Dr. C. A. : Il faut absolument que le praticien soit docteur en médecine, formé dans une école spécialisée et suivre une formation continue. L’homéopathe doit aussi répondre au protocole à savoir déceler la sensibilité de chaque individu, choisir ses patients. Il a également l’obligation d’annoncer dès la première visite, le taux de réussite sans effet secondaire du traitement complémentaire proposé. Cela nécessite une grande expérience de la part du médecin. Si celui-ci vous garantit une réussite au-delà de 70%, c’est qu’il n’est pas honnête.

Faut-il arrêter les traitements conventionnels lorsque l’on se soigne à l’homéopathie ou bien les deux thérapeutiques sont-elles compatibles ?

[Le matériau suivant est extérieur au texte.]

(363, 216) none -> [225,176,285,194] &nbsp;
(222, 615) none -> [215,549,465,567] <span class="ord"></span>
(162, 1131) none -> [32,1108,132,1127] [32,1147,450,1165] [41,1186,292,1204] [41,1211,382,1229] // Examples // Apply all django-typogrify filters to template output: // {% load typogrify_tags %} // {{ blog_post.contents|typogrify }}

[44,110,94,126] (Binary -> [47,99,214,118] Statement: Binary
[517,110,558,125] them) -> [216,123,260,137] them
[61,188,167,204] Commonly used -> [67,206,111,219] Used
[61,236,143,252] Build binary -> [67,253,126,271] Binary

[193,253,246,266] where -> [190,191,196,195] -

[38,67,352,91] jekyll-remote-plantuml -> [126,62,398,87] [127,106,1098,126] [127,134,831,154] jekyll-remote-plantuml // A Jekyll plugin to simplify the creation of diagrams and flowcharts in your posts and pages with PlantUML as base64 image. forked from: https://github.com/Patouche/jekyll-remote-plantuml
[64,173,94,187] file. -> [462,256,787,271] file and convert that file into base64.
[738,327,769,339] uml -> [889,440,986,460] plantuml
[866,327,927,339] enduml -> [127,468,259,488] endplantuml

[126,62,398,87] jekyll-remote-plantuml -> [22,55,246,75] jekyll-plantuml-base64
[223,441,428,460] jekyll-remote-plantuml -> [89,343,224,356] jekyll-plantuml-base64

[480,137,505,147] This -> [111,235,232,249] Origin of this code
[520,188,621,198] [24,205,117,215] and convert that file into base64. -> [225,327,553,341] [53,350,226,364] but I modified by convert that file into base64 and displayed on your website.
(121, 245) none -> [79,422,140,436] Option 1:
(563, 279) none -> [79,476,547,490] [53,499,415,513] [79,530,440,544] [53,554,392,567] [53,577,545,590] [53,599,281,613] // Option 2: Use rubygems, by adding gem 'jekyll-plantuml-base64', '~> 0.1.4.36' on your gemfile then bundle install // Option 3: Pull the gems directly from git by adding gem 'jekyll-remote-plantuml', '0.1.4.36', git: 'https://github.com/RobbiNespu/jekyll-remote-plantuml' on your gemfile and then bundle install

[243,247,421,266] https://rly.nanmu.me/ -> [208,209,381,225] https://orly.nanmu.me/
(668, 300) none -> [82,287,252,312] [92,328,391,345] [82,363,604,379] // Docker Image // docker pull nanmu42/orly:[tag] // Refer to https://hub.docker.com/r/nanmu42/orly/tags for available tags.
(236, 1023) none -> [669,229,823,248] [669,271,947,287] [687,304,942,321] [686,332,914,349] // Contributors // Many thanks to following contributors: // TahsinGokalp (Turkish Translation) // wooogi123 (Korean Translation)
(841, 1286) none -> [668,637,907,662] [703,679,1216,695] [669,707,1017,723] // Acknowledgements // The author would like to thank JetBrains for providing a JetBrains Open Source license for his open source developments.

Dr. C. A. : Tout traitement homéopathie est utile en appoint à l’allopathie. Il permet de réduire les effets secondaires dus aux médications conventionnelles. L’homéopathie est une médecine qui trouve sa place à côté de la médecine officielle.

Toutes les homéopathies se valent-elles ?

Dr. C. A. : Il existe deux écoles : celle préconisant l’administration d’un seul produit par personne et celle recommandant l’emploi de plusieurs remèdes par personne. Pour ma part, je me situe plutôt dans la seconde. En France, les deux sont équivalentes. En Israël, l’homéopathie se développe de plus en plus mais pour l’instant, elle souffre d’une pratique principalement par des non médecins, ce qui nuit à la discipline. De plus, les médicaments sont plus chers qu’en France et ne sont pas remboursés par les caisses maladies.

Quelles seraient vos recommandations pour les novices ?

Dr. C. A. : Le praticien doit se montrer très vigilent face au patient qui vient le consulter. Il faut absolument que votre homéopathe soit médecin. C’est essentiel. Il doit, de plus, vérifier que tous les traitements allopathiques ont été tentés afin de définir la place du traitement alternatif.